Kritik an der Haltung von Steve Jobs gab es bisher primär von Michael Haentjes, dem Vorsitzenden des deutschen Phonoverbands. Er nannte den Vorschlag des Apple-CEO „ebenso durchsichtig wie scheinheilig. Apple versucht, seine Probleme mit dem eigenen Kopierschutzzum Problem der Musikindustrie zu machen.“
Bei den großen Plattenfirmen, die Apple einst zur Einführung des DRM-Systems gedrängt hatten, ist man aber offenbar nicht abgeneigt, die eigene Position zu überdenken: Nicht zuletzt weil Yahoo, Amazon und MySpace vermutlich schon in naher Zukunft in großem Stil MP3-Dateien ohne DRM verkaufen werden, hat EMI probeweise Titel von Norah Jones und Lily Allen ohne Beschränkung angeboten. Laut einer Sprecherin des Konzerns seien die Ergebnisse positiv ausgefallen. Auch bei Sony BMG prüfe man bereits intern „verschiedene Optionen „.

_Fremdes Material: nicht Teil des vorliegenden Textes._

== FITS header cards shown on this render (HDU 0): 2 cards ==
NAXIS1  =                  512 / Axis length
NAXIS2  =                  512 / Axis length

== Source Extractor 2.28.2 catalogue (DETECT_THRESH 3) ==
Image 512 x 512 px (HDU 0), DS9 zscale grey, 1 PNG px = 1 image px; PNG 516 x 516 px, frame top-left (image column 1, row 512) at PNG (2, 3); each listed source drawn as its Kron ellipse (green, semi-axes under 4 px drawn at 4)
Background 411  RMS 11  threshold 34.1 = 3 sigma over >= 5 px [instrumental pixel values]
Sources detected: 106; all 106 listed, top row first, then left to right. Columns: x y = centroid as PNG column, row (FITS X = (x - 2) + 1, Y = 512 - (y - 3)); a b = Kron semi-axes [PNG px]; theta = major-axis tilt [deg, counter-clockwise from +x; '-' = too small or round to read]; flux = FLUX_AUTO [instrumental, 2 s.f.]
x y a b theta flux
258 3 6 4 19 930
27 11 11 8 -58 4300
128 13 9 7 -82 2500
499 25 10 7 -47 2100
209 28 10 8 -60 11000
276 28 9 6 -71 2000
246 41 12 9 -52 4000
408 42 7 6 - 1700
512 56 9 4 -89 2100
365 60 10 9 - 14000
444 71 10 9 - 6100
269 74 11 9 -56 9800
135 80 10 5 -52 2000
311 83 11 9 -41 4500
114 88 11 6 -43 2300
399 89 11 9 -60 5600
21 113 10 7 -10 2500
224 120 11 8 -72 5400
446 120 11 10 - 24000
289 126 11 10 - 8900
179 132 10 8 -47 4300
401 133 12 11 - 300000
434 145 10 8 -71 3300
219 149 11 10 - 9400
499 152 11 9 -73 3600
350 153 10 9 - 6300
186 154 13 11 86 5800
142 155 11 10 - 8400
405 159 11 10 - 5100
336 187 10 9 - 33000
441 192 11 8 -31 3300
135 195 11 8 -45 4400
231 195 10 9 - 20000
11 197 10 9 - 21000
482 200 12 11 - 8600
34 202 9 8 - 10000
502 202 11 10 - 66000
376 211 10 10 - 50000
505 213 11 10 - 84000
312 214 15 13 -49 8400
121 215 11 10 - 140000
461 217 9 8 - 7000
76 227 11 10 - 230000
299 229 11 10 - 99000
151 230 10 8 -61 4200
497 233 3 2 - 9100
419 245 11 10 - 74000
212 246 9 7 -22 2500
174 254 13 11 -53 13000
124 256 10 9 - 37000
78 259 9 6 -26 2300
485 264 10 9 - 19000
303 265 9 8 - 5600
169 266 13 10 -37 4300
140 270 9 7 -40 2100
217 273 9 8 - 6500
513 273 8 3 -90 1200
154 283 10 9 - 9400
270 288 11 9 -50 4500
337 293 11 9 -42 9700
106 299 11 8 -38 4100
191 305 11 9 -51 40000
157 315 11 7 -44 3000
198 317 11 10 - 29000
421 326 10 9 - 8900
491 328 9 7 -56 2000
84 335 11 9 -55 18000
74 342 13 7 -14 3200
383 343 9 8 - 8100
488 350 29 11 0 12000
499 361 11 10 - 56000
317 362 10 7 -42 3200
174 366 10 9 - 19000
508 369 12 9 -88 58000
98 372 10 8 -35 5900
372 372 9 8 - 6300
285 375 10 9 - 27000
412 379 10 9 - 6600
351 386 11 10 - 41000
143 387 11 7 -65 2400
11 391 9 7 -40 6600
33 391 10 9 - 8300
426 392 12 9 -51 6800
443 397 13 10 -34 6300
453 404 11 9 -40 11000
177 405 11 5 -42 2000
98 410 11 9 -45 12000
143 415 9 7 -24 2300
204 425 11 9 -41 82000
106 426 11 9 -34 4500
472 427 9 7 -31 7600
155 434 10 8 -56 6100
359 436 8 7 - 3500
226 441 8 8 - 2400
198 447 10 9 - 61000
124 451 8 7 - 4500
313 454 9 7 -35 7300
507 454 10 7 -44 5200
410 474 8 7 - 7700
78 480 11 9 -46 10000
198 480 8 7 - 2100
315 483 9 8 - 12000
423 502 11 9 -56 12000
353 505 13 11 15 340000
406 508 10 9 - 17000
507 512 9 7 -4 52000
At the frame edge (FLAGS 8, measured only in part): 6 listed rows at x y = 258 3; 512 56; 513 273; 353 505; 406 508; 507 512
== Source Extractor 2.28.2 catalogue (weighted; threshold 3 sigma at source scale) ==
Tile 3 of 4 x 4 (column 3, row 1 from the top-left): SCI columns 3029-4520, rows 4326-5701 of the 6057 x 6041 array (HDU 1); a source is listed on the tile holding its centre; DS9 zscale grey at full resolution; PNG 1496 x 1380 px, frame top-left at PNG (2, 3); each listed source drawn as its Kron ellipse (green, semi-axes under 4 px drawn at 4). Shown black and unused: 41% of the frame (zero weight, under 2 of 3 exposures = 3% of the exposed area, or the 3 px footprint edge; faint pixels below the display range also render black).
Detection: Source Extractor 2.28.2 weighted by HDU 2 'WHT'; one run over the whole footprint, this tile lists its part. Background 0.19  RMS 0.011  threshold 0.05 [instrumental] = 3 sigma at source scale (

Der Vorschlag von Steve Jobs könnte eine klassische Win-Win-Situation bedeuten, bei der sowohl der Kunde als auch die Industrie profitieren. Zwar prophezeite die Financial Times Deutschland in einem Kommentar, dass die Majorlabels bei einer Abschaffung von DRM „sehr viel weniger einnehmen “ und „noch tiefer in die Krise schlittern “ werden. Tatsächlich aber könnten EMI, Warner, Universal und Sony BMG von der Aufhebung der Nutzungsbeschränkungen profitieren: Nach einer relativ aufwendigen (und fortlaufenden) Studie der Technischen Universität in Darmstadt würden nur sieben Prozent von über 11.000 Befragten einen Song für 99 Cent kaufen, der eine Qualität von 192 kBit/s und DRM-Verschlüsselung aufweist. Über 82 Prozent aber wären bereit, den gleichen Titel ohne DRM zu erwerben.